Alabama is one of only three states – Oklahoma and Mississippi being the others – to have approved the method, which is designed to replace oxygen in the body with a high concentration of nitrogen, causing death. So far, Alabama is the only state to have carried it out or even outlined a protocol on how to do it.
After widespread discussion and speculation about how Smith’s execution would unfold, Alabama Attorney General Steve Marshall told reporters on Friday, “What occurred last night was textbook... As of last night, nitrogen hypoxia as a means of execution is no longer an untested method. It is a proven one.
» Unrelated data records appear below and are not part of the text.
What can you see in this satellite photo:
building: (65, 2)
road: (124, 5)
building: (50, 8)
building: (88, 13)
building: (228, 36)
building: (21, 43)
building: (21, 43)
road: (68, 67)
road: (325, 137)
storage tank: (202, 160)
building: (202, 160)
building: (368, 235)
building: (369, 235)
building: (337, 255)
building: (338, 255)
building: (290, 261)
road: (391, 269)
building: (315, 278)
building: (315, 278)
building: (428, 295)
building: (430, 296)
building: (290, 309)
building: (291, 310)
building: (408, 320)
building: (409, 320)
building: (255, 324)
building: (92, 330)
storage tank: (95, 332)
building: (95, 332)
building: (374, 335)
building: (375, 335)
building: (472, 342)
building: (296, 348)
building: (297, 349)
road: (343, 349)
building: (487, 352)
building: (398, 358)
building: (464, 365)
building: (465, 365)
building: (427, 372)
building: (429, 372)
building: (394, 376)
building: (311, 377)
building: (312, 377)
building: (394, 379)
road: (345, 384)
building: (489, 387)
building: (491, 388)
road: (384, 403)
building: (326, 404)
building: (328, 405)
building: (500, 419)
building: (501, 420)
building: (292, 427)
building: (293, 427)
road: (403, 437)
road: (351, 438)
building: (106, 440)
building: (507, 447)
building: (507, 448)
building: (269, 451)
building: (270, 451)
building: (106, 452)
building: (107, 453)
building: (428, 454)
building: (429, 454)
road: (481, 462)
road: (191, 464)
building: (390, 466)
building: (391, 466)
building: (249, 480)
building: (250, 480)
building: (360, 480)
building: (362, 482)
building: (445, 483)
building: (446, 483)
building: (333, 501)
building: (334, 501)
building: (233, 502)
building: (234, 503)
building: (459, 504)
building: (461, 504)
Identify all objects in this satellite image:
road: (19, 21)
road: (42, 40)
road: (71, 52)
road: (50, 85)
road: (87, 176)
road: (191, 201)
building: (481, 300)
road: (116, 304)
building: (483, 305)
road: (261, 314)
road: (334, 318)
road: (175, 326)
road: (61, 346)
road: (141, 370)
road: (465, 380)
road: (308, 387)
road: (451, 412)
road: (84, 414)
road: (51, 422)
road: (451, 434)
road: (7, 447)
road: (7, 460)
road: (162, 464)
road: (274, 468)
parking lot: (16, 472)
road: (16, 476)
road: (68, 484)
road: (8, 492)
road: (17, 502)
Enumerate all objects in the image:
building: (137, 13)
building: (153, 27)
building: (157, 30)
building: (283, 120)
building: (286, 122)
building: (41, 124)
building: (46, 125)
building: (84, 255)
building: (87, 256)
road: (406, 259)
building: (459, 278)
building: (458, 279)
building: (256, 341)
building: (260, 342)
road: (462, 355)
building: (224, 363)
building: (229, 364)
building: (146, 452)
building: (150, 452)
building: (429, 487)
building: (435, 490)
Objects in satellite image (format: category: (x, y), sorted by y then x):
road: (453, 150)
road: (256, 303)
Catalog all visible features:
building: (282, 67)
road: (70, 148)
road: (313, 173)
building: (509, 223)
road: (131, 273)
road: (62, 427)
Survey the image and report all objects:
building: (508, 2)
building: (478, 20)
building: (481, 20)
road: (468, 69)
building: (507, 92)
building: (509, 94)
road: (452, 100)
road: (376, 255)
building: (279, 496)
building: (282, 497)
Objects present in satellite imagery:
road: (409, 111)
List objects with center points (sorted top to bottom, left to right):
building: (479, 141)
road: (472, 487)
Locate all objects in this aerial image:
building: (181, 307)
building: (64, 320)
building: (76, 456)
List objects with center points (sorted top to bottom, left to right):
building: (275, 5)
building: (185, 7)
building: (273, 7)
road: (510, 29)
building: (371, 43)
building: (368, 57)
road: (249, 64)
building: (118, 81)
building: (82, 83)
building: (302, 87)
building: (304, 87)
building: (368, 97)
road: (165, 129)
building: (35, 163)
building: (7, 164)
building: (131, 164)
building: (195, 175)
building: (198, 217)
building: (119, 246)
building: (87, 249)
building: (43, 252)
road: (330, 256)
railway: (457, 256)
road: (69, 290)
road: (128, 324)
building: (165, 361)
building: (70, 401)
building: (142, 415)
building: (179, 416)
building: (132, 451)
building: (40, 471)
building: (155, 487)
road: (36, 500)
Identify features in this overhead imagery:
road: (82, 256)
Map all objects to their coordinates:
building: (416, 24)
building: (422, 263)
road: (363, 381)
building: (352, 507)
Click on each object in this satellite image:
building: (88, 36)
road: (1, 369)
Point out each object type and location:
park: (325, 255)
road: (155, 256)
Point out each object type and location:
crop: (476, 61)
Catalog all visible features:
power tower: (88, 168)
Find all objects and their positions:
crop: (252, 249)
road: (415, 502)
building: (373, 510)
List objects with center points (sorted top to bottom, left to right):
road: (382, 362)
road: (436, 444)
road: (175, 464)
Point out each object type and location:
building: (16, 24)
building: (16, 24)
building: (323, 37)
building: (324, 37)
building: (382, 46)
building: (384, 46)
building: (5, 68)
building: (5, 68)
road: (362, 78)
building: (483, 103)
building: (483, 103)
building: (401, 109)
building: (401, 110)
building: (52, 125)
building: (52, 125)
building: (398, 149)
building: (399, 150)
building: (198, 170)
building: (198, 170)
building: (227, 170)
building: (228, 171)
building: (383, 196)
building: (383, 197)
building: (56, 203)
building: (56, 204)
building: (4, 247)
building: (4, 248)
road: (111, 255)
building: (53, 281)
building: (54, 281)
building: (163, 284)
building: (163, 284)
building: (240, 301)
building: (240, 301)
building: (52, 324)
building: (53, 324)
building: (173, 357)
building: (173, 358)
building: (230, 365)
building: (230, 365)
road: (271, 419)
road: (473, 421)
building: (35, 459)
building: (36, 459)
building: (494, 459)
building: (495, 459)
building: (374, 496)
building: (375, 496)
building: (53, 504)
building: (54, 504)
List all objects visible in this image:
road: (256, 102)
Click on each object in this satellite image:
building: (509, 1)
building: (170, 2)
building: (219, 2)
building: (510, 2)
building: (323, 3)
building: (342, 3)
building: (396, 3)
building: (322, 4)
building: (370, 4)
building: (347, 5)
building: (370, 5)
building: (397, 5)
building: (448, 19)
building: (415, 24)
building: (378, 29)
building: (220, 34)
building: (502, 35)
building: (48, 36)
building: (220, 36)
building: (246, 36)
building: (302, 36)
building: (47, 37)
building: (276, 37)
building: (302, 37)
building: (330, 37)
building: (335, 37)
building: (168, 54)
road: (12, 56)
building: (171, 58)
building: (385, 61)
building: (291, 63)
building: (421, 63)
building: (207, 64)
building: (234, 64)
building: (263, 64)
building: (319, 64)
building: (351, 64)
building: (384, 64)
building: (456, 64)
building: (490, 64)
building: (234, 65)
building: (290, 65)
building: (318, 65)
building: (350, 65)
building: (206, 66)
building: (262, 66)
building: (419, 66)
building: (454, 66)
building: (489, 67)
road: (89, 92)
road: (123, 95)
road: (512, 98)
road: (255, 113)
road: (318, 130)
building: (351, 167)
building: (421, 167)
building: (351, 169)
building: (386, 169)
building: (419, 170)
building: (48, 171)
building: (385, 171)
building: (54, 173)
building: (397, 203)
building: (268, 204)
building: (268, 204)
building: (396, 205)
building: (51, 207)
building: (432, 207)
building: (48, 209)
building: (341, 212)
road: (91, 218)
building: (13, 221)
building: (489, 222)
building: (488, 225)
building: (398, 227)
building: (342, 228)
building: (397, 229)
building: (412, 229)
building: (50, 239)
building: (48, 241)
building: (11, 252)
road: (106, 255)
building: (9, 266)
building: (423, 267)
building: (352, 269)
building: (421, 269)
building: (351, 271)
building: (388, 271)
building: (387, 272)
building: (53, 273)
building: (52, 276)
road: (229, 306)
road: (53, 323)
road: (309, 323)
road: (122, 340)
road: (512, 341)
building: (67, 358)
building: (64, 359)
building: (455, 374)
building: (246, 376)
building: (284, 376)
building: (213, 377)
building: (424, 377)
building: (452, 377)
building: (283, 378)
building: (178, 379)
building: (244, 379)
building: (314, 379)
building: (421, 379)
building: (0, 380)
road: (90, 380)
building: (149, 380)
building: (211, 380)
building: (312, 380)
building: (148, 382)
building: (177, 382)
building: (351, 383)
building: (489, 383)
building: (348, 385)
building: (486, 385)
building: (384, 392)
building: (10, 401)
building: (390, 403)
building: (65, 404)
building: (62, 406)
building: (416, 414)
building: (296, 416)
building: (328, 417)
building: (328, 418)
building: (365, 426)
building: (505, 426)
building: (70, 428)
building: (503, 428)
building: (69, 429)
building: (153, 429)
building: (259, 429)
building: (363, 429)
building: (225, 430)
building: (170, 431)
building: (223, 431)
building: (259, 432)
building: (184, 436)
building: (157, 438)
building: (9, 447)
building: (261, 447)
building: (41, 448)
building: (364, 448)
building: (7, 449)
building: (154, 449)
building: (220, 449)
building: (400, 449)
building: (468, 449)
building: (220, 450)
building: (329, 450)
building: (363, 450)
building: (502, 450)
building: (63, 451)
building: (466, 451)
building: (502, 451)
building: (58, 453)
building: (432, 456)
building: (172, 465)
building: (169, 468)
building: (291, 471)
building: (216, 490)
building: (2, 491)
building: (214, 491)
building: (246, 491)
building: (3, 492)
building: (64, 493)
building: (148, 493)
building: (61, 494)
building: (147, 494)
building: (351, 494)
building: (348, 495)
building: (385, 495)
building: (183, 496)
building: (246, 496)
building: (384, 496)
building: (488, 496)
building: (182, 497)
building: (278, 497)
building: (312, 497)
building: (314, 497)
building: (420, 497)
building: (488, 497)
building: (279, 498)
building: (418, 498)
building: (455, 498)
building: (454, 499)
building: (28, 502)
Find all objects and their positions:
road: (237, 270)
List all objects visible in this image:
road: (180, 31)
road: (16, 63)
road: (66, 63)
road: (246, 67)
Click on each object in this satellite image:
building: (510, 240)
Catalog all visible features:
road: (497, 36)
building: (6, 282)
It’s the method that Kenneth Smith ultimately chose, along with 43 other death row inmates in our state,” Marshall said. “I now suspect many states will follow.”
The attorney general also had a message for colleagues across the country who were monitoring developments in the nation’s first execution using nitrogen hypoxia: “Alabama has done it, and now so can you,” Marshall said. “And we stand ready to assist you in implementing this method in your states.”
As the procedure started Thursday evening at the William C. Holman Correctional Facility in Atmore, Smith was fitted with a mask, a device that would be used to administer the nitrogen.
The execution process began at 7:53 p.m. CT Thursday, and Smith was pronounced dead at 8:25 p.m., according to Alabama Department of Corrections officials.
Nitrogen flowed for about 15 minutes during the procedure, state corrections commissioner John Hamm said in a news conference.
When asked at the news conference about Smith shaking at the beginning of the execution, Hamm said Smith appeared to be holding his breath “for as long as he could” and may have also “struggled against his restraints.”